Could Arbitration Help Control Medicare Part D Costs?
Medicare Part D costs have leveled off in recent years as pharmaceutical innovation has slowed and a number of blockbuster drugs lost patent protection, but a new wave of expensive specialty drugs threatens to revitalize cost growth. To help control the high prices of unique drugs paid for by Part D, Richard Frank and Joseph Newhouse recommend an innovative approach to apply binding arbitration as a fallback to price-setting negotiations.
The authors argue that policymakers overestimated the negotiating power that prescription drug plans (PDPs) would hold in setting prices when they created Part D through the Medicare Modernization Act (MMA) of 2003. Price negotiation in Part D proves most difficult for unique drugs, or those without any direct substitute. Setting prices too low for important, clinically unique drugs could harm future research and development as pharmaceutical companies could lose vital capital to continue incentivizing such research and development.
Frank and Newhouse offer a solution that incorporates binding arbitration into price setting for unique drugs. In their proposal, binding arbitration would take effect only after the government and manufacturer cannot come to an agreement, thereby encouraging the two parties to reach a negotiated settlement.
The authors propose one of two arbitration models when a negotiation is not met. The first is a final-offer arbitration system in which both parties cases are heard and then offer their best and final prices. The arbitrator then evaluates the case and sets the drug price at one of the two final prices.

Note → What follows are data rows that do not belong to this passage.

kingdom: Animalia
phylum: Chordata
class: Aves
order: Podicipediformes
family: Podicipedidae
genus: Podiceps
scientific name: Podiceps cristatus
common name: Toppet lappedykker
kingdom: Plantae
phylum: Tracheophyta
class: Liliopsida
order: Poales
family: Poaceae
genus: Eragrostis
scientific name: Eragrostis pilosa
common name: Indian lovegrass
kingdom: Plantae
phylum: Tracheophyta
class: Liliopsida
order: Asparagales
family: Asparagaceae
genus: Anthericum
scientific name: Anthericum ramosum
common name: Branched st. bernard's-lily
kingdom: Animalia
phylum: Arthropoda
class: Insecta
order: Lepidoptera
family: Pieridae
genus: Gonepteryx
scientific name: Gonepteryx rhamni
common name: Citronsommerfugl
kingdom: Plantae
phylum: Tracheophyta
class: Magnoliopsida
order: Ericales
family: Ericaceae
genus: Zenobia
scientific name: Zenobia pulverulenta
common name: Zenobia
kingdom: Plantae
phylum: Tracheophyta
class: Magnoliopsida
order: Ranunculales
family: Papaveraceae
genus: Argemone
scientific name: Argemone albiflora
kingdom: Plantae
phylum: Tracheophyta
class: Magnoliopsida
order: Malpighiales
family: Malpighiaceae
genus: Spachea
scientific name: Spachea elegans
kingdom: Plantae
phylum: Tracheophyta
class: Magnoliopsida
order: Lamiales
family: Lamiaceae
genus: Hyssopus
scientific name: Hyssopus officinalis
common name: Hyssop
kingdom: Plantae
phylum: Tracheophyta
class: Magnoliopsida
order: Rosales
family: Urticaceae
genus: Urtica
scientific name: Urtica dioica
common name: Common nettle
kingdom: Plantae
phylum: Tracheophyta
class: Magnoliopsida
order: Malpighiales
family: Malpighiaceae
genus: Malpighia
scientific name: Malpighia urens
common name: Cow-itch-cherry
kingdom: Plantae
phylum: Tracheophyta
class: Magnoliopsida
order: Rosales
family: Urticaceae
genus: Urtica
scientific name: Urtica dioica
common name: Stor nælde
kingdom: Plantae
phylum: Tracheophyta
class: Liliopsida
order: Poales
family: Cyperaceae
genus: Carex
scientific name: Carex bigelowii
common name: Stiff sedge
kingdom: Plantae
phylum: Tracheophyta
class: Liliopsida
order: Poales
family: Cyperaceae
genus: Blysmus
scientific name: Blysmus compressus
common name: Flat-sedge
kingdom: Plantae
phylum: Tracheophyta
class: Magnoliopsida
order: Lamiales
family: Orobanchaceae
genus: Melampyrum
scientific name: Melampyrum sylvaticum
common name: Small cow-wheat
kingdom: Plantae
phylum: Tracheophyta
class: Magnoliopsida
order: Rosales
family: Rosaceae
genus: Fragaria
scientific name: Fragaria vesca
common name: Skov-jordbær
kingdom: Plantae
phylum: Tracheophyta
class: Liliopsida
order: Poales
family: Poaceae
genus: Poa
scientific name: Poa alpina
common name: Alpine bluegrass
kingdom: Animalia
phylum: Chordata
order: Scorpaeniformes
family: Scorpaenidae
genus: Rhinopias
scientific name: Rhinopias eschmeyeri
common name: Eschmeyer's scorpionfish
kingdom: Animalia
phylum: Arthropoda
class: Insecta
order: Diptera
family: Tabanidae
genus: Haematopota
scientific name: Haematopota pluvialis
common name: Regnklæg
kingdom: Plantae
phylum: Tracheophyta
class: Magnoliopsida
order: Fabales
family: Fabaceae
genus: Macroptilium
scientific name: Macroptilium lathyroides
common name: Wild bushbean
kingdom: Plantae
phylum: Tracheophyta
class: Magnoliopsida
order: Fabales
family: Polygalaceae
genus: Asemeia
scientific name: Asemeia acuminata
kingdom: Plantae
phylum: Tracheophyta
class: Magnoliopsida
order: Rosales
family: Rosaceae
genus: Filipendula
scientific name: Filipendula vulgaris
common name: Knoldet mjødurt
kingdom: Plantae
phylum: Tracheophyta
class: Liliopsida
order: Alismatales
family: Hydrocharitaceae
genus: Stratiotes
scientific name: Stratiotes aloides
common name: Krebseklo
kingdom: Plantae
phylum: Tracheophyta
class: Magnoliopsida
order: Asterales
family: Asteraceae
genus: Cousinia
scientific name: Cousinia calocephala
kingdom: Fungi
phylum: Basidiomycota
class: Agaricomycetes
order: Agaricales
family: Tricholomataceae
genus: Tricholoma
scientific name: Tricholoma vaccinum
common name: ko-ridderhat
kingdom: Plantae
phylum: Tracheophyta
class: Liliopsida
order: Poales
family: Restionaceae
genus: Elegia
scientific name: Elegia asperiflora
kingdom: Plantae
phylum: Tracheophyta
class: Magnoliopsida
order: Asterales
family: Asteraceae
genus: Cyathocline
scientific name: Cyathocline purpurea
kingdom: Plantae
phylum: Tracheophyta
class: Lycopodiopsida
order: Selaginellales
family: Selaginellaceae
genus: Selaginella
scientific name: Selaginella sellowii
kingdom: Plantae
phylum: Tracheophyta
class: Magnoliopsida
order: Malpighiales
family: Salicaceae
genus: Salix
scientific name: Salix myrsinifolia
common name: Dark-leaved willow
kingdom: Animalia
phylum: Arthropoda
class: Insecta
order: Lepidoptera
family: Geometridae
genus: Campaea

Another potential model would be tri-offer arbitration in which a third-party expert or “fact finder” offers a third price for arbitrator consideration. The tri-offer model may be desirable because neither the Center for Medicare and Medicaid Services nor drug manufacturers alone hold the final say in a drug’s price. The system encourages informed negotiations, and an arbitrator only steps in if the two parties cannot reach an agreement.
Under either system, whether final-offer or tri-offer, pharmaceutical research and development is less threatened because the government is not able to set a take-it or leave-it as they do in other parts of Medicare.
With baby boomers reaching Medicare eligibility age and drug spending projected to increase at faster rates in the coming years, Medicare drug spending demands attention, and this proposal deserves revisiting.